The following op-ed was published this weekend in the Salt Lake Tribune.
Golf courses, theaters, pools, recreation centers — the list of government enterprises that are built for the sake of recreation and entertainment goes on and on. The problem is that each of these are examples of government unfairly competing against the private market, using taxpayer dollars, in order to provide non-essential services to the public.
At a time when we have multiple tax increases on November’s ballot and constant discussions about the perceived lack of funding for education, why are local governments competing against private providers who could be supplying additional property tax dollars?
Just this month, South Jordan city officials decided to purchase a second golf course. As government-run golf courses in Salt Lake County struggle to break even, what is South Jordan’s plan to make sure this doesn’t become a burden on taxpayers?
A golf course is a great example of a non-essential service that is frequently also provided for by the private market. Local governments directly compete against private providers, typically using taxpayer dollars to subsidize their struggling enterprise. Too often, local elected officials and groups of overly eager residents lose the perspective between the “needs,” which should be provided for, and the “wants” of a community.
As in the South Jordan example, residents are clearly divided on this issue. And that’s the concern: Compelling all residents to pay for what only some residents want does not make sense, especially when what’s proposed is not an essential role of government.
To add insult to injury, government enterprises don’t operate on par with private businesses. They can be subsidized, avoid business taxes and don’t necessarily have to respond to market signals when it comes to prices, services and even their continued existence. Even worse, these government-owned businesses are afforded legal immunity, meaning they can be shielded from liability for damages or reckless behavior by employees that occur on the property.
Government should maintain a level playing field for private industry — not compete with it. State, county and city governments need to find ways to divest themselves from businesses that should instead be privatized.

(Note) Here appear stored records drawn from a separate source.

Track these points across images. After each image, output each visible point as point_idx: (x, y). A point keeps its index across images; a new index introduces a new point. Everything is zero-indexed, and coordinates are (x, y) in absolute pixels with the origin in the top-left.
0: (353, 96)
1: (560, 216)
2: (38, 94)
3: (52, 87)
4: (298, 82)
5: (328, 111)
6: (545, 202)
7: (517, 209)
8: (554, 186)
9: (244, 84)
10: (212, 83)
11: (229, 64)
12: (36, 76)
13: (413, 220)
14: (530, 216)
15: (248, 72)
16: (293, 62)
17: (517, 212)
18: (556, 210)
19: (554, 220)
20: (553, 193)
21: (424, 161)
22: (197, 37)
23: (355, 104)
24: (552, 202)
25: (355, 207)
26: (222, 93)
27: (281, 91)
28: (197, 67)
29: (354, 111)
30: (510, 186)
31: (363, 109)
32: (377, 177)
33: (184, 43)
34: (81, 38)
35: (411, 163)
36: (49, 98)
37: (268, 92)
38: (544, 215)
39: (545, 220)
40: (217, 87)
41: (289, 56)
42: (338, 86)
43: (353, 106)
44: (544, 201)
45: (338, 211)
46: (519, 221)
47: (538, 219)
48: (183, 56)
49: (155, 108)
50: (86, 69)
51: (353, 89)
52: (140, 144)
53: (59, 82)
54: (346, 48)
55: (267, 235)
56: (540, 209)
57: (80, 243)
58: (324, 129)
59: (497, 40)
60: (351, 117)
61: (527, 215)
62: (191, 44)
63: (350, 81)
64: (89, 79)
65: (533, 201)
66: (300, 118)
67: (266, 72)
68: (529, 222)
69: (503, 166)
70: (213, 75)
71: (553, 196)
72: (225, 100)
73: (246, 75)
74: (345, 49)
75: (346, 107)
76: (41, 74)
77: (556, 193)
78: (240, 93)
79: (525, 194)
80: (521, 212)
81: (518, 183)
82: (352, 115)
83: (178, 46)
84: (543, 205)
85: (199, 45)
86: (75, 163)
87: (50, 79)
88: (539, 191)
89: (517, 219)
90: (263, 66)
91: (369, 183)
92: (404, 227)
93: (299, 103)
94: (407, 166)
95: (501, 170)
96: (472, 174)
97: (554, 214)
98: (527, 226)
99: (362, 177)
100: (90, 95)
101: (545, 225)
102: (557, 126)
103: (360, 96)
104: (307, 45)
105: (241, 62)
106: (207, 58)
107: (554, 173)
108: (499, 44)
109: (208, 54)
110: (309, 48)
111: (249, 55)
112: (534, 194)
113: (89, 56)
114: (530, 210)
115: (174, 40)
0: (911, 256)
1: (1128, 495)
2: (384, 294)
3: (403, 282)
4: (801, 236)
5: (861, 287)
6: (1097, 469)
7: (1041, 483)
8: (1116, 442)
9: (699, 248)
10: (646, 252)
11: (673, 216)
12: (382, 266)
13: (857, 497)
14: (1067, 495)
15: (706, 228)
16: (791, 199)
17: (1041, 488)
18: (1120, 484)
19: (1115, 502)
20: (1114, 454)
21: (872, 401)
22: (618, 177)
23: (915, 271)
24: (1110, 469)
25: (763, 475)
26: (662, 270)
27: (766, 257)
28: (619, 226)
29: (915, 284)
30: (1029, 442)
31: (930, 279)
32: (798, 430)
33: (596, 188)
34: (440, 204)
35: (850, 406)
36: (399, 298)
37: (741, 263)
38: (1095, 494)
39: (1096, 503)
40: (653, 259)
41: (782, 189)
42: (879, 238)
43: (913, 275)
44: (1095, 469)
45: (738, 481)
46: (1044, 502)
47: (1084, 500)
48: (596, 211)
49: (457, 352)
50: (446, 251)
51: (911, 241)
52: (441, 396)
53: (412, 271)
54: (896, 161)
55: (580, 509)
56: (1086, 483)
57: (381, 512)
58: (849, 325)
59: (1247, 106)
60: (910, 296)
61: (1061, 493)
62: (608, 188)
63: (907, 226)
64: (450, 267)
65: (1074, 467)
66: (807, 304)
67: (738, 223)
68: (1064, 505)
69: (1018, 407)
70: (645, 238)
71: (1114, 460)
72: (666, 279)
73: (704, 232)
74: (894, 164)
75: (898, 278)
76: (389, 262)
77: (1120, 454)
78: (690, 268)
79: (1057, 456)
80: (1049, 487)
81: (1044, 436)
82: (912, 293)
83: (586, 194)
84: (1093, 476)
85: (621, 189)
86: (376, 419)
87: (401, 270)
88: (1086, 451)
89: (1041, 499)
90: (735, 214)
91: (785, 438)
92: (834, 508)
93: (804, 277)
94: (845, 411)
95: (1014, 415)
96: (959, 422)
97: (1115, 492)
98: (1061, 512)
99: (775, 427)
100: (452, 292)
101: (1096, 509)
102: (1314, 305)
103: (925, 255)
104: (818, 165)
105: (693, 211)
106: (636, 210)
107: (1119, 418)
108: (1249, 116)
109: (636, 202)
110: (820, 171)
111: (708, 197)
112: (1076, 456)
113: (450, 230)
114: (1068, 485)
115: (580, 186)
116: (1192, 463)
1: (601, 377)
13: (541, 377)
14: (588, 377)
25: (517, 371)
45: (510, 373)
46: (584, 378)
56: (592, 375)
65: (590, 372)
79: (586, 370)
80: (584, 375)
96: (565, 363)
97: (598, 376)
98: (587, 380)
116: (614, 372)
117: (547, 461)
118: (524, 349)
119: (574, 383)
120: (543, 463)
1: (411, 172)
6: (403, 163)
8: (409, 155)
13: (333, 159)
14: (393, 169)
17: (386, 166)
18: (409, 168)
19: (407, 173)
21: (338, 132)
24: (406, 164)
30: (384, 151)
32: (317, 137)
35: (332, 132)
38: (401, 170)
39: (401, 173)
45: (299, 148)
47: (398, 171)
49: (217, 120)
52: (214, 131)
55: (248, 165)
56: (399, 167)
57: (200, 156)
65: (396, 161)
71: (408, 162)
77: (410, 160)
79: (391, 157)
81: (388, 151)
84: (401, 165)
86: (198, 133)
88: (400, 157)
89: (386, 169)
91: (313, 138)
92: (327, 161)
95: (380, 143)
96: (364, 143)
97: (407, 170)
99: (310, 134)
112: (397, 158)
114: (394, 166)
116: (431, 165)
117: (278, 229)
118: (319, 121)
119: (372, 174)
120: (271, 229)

In order to help local officials consider other options Rep. Justin Fawson introduced House Bill 271 in this year’s legislative session. The bill would have required local municipalities and counties to commission a market impact study prior to approving a new government enterprise tied to recreation or entertainment. This study would include finding and notifying private companies in the state that could provide the service instead.
This study of the local economy and the responses of these local businesses would then need to be presented to the public via a process similar to “truth in taxation.” Only then would the government entity be able to proceed with starting or taking over the proposed business. This process would better inform local officials and make the public more aware of an important decision-making process taking place in their local community. In addition, local governments might actually begin to conduct a “yellow pages” test prior to getting too far down the road with a new government enterprise.

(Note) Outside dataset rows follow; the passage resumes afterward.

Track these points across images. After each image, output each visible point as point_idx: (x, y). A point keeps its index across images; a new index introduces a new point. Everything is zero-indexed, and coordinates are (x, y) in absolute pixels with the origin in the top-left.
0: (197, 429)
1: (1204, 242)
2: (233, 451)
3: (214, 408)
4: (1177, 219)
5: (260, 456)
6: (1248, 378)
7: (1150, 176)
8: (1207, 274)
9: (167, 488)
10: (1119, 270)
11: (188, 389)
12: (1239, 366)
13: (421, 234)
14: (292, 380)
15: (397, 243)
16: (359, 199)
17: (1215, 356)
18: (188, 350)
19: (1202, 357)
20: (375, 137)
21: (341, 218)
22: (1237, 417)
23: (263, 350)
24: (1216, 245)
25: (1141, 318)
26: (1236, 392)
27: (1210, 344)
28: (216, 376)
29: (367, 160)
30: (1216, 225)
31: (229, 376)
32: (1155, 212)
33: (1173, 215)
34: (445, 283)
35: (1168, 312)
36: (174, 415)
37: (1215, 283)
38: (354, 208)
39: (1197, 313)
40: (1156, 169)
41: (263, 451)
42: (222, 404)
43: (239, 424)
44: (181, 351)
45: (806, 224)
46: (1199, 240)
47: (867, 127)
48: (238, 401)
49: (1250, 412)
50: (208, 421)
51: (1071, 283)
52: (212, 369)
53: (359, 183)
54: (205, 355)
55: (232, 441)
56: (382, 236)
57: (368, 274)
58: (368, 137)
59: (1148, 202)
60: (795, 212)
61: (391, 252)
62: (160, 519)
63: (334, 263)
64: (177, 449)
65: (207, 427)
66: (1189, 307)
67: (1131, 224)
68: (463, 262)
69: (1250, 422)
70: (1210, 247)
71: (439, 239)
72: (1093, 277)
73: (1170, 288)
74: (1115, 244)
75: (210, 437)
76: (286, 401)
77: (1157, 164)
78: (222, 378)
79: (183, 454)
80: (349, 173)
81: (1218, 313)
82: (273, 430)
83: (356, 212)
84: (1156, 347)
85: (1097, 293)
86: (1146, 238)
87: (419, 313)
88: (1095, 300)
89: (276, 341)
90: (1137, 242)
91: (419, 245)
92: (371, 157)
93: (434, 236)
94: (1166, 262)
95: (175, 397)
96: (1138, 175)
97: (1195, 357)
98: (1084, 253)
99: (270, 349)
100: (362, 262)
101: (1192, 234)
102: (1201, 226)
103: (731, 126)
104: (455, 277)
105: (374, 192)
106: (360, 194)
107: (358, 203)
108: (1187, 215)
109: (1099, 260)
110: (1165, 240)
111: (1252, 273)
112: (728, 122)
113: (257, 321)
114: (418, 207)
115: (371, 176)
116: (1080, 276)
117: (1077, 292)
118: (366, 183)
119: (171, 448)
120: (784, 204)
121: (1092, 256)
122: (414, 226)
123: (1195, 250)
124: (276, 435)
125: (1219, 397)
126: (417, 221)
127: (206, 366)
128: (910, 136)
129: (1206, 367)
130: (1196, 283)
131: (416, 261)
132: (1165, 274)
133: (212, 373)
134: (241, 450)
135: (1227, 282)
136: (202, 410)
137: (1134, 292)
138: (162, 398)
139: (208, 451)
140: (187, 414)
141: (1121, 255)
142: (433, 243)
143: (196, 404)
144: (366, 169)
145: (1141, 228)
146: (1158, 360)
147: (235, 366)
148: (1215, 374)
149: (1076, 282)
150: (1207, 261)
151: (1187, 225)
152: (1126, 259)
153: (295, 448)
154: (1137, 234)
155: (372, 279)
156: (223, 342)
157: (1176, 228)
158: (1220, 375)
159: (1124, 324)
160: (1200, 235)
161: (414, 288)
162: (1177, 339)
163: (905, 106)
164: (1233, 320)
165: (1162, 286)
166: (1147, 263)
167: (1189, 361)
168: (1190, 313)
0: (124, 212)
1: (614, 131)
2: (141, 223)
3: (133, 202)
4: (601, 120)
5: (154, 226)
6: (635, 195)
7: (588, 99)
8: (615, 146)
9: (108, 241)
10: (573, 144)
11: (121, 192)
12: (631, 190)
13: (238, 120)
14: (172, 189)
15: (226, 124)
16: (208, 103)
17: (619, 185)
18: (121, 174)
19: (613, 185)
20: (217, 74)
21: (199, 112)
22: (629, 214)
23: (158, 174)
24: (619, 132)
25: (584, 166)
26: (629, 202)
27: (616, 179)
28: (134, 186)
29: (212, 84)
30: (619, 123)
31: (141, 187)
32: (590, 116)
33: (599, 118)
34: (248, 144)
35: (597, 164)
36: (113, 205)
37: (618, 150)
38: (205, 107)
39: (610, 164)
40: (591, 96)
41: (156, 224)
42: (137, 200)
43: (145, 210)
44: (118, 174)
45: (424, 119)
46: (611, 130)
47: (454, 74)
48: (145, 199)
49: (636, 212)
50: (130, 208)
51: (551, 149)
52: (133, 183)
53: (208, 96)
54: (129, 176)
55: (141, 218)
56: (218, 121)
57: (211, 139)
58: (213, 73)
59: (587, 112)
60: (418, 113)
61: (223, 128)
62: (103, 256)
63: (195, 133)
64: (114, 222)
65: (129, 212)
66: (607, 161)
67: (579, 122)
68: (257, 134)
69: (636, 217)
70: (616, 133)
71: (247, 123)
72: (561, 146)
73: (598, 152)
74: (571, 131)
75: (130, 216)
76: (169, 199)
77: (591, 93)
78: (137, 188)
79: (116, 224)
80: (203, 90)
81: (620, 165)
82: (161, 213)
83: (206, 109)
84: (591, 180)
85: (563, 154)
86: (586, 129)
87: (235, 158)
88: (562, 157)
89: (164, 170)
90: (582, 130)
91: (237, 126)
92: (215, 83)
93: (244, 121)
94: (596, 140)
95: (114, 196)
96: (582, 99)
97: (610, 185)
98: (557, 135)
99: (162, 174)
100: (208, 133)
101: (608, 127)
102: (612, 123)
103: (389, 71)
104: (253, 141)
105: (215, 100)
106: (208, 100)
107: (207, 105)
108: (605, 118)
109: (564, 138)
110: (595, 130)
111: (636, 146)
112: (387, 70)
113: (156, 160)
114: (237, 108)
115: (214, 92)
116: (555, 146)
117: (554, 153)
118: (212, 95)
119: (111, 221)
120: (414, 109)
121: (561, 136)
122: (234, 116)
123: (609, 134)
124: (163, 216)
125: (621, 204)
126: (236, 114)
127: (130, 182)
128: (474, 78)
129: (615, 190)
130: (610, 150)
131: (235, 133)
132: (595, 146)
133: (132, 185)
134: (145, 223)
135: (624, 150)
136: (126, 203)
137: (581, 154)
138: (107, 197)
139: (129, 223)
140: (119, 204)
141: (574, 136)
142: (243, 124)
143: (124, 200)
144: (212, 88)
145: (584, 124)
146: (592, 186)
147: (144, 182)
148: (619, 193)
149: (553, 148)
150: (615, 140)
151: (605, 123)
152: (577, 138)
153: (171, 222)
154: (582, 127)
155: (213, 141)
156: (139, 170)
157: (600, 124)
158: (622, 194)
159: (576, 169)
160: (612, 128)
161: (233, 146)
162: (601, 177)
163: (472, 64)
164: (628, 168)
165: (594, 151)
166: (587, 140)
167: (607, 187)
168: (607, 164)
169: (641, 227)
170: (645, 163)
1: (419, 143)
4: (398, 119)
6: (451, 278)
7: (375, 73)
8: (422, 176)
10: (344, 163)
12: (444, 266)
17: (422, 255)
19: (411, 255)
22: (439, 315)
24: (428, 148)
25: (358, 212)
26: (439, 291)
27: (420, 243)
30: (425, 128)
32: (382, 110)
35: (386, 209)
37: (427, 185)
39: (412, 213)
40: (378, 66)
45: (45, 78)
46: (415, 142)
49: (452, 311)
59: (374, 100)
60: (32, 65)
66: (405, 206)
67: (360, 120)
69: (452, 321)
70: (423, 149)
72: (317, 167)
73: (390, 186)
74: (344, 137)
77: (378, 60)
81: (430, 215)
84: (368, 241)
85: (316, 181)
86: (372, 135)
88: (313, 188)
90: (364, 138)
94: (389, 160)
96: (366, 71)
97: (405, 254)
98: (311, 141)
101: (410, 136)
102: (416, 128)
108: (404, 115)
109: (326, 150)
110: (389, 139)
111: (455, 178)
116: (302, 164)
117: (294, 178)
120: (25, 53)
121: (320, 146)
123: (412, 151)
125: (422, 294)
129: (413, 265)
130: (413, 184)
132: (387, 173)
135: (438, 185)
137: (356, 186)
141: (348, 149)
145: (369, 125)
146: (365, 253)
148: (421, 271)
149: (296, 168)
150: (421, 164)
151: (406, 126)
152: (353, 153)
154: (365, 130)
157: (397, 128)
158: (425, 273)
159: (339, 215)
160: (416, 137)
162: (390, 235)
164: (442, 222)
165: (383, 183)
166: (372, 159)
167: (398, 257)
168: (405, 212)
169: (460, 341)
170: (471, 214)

It’s important to realize that this need not apply to occasional events like “movies in the park” or a firework show (which often are fulfilled by a private provider anyway). And don’t be surprised if House Bill 271 returns next session with a different sponsor now that Fawson has left the Utah Legislature. The problem hasn’t gotten any better.
If true demand for any of these recreation or entertainment activities actually exists, then private providers most often will respond if given the opportunity. Competing against dozens of government enterprises puts these private business ventures at a disadvantage, often out of business, and the local community loses out on those tax dollars for education.
It’s time Utah governments started to better prioritize their budgets to avoid competing with the private market by focusing on providing essential services.